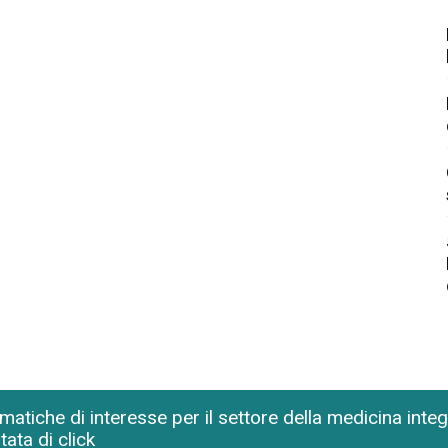
matiche di interesse per il settore della medicina inte
tata di click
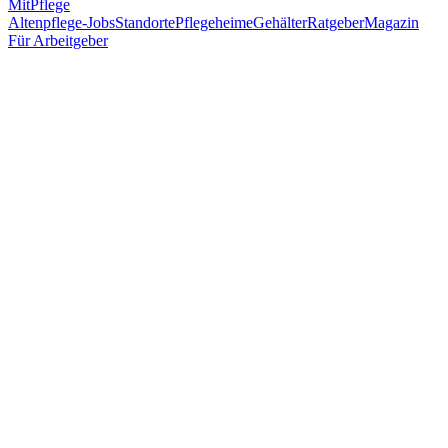
MitPflege
Altenpflege-Jobs
Standorte
Pflegeheime
Gehälter
Ratgeber
Magazin
Für Arbeitgeber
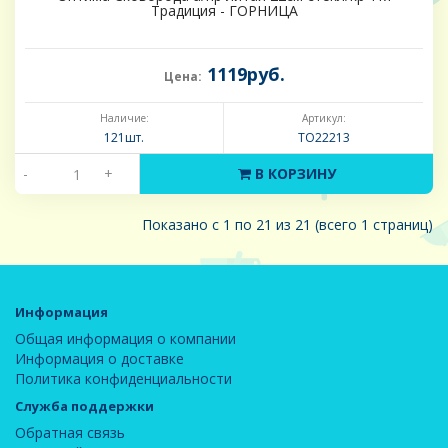
Традиция - ГОРНИЦА
1119руб.
Цена:
Наличие:
Артикул:
121шт.
ТО22213
-
+
В КОРЗИНУ
Показано с 1 по 21 из 21 (всего 1 страниц)
Информация
Общая информация о компании
Информация о доставке
Политика конфиденциальности
Служба поддержки
Обратная связь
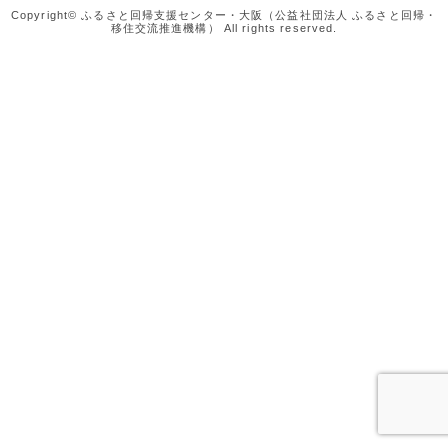
Copyright© ふるさと回帰支援センター・大阪（公益社団法人 ふるさと回帰・
移住交流推進機構） All rights reserved.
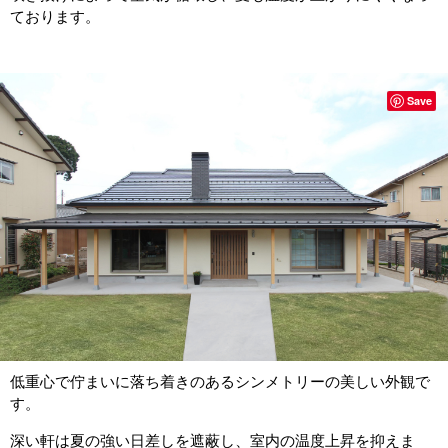
ております。
Save
低重心で佇まいに落ち着きのあるシンメトリーの美しい外観で
す。
深い軒は夏の強い日差しを遮蔽し、室内の温度上昇を抑えま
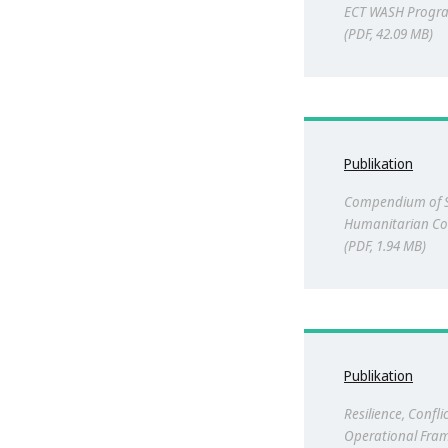
ECT WASH Progra
PDF, 42.09 MB
Publikation
Compendium of S
Humanitarian Co
PDF, 1.94 MB
Publikation
Resilience, Confli
Operational Fra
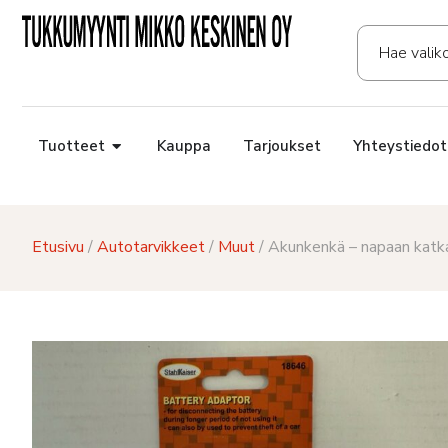
Tuotteet
Kauppa
Tarjoukset
Yhteystiedot
Etusivu
/
Autotarvikkeet
/
Muut
/ Akunkenkä – napaan katkai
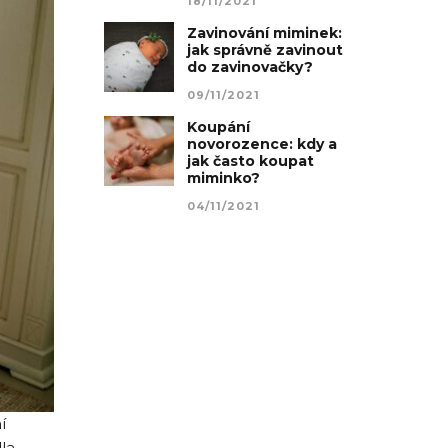
18/11/2021
Zavinování miminek:
jak správně zavinout
do zavinovačky?
09/11/2021
Koupání
novorozence: kdy a
jak často koupat
miminko?
04/11/2021
í
la,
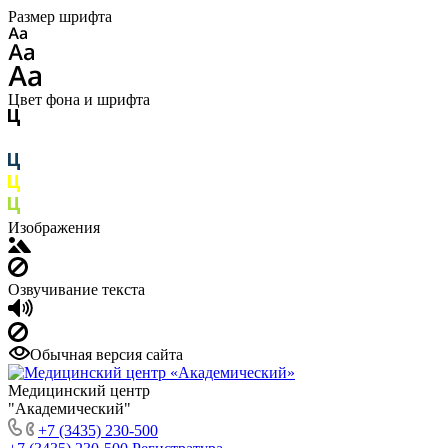
Размер шрифта
Цвет фона и шрифта
Изображения
Озвучивание текста
Обычная версия сайта
Медицинский центр
"Академический"
+7 (3435) 230-500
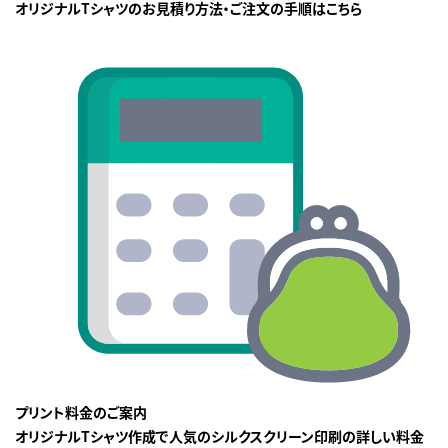
オリジナルTシャツのお見積り方法・ご注文の手順はこちら
プリント料金のご案内
オリジナルTシャツ作成で人気のシルクスクリーン印刷の詳しい料金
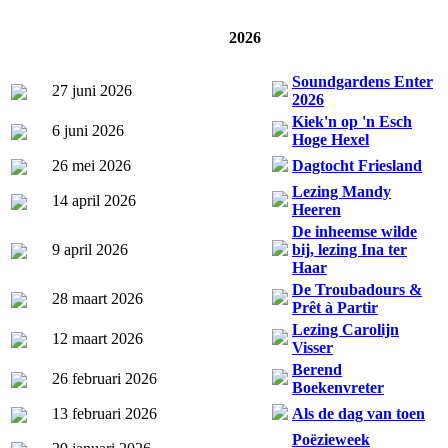
2026
Soundgardens Enter
27 juni 2026
2026
Kiek'n op 'n Esch
6 juni 2026
Hoge Hexel
26 mei 2026
Dagtocht Friesland
Lezing Mandy
14 april 2026
Heeren
De inheemse wilde
9 april 2026
bij, lezing Ina ter
Haar
De Troubadours &
28 maart 2026
Prêt à Partir
Lezing Carolijn
12 maart 2026
Visser
Berend
26 februari 2026
Boekenvreter
13 februari 2026
Als de dag van toen
Poëzieweek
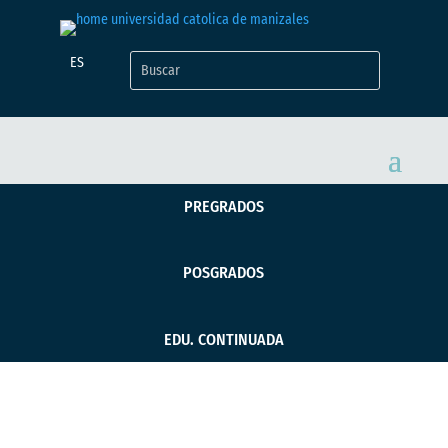
ES
PREGRADOS
POSGRADOS
EDU. CONTINUADA
Revista Obelisco Ed.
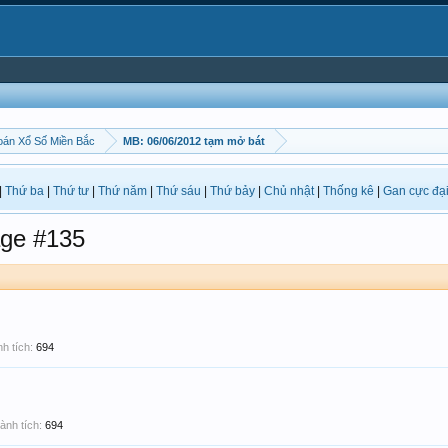
án Xổ Số Miền Bắc
MB: 06/06/2012 tạm mở bát
|
Thứ ba
|
Thứ tư
|
Thứ năm
|
Thứ sáu
|
Thứ bảy
|
Chủ nhật
|
Thống kê
|
Gan cực đạ
ge #135
h tích:
694
ành tích:
694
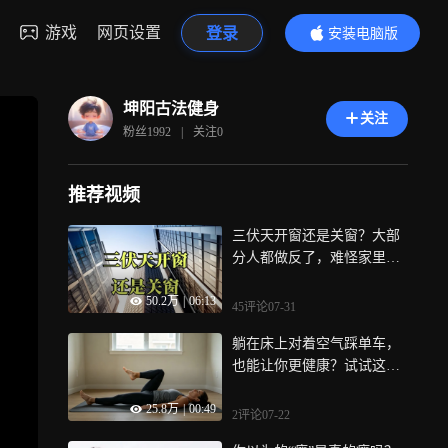
游戏
网页设置
登录
安装电脑版
内容更精彩
坤阳古法健身
关注
粉丝
1992
|
关注
0
推荐视频
三伏天开窗还是关窗？大部
分人都做反了，难怪家里热
得像蒸笼！
50.2万
|
06:13
45评论
07-31
躺在床上对着空气踩单车，
也能让你更健康？试试这个
抗阻动作
25.8万
|
00:49
2评论
07-22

▶ _Exercise objective_
Can you reproduce the text of all the records above with "Publikation" substituted by "Publication" and nothing else changed? Leave the pictures out.

▶ _Answer to the exercise_
matiche di interesse per il settore della medicina inte
tata di click
MitPflege
Altenpflege-Jobs
Standorte
Pflegeheime
Gehälter
Ratgeber
Magazin
Für Arbeitgeber
Традиция - ГОРНИЦА
1119руб.
Цена:
Наличие:
Артикул:
121шт.
ТО22213
-
+
В КОРЗИНУ
Показано с 1 по 21 из 21 (всего 1 страниц)
Информация
Общая информация о компании
Информация о доставке
Политика конфиденциальности
Служба поддержки
Обратная связь
Copyright© ふるさと回帰支援センター・大阪（公益社団法人 ふるさと回帰・
移住交流推進機構） All rights reserved.
ております。
Save
低重心で佇まいに落ち着きのあるシンメトリーの美しい外観で
す。
深い軒は夏の強い日差しを遮蔽し、室内の温度上昇を抑えま
ECT WASH Progra
PDF, 42.09 MB
Publication
Compendium of S
Humanitarian Co
PDF, 1.94 MB
Publication
Resilience, Confli
Operational Fra
Tuotteet
Kauppa
Tarjoukset
Yhteystiedot
Etusivu
/
Autotarvikkeet
/
Muut
/ Akunkenkä – napaan katkai
18/11/2021
Zavinování miminek:
jak správně zavinout
do zavinovačky?
09/11/2021
Koupání
novorozence: kdy a
jak často koupat
miminko?
04/11/2021
í
la,
Размер шрифта
Цвет фона и шрифта
Изображения
Озвучивание текста
Обычная версия сайта
Медицинский центр
"Академический"
+7 (3435) 230-500
オリジナルTシャツのお見積り方法・ご注文の手順はこちら
プリント料金のご案内
オリジナルTシャツ作成で人気のシルクスクリーン印刷の詳しい料金
2026
Soundgardens Enter
27 juni 2026
2026
Kiek'n op 'n Esch
6 juni 2026
Hoge Hexel
26 mei 2026
Dagtocht Friesland
Lezing Mandy
14 april 2026
Heeren
De inheemse wilde
9 april 2026
bij, lezing Ina ter
Haar
De Troubadours &
28 maart 2026
Prêt à Partir
Lezing Carolijn
12 maart 2026
Visser
Berend
26 februari 2026
Boekenvreter
13 februari 2026
Als de dag van toen
Poëzieweek
ES
PREGRADOS
POSGRADOS
EDU. CONTINUADA
Revista Obelisco Ed.
án Xổ Số Miền Bắc
MB: 06/06/2012 tạm mở bát
|
Thứ ba
|
Thứ tư
|
Thứ năm
|
Thứ sáu
|
Thứ bảy
|
Chủ nhật
|
Thống kê
|
Gan cực đạ
ge #135
h tích:
694
ành tích:
694
游戏
网页设置
登录
安装电脑版
内容更精彩
坤阳古法健身
关注
粉丝
1992
|
关注
0
推荐视频
三伏天开窗还是关窗？大部
分人都做反了，难怪家里热
得像蒸笼！
50.2万
|
06:13
45评论
07-31
躺在床上对着空气踩单车，
也能让你更健康？试试这个
抗阻动作
25.8万
|
00:49
2评论
07-22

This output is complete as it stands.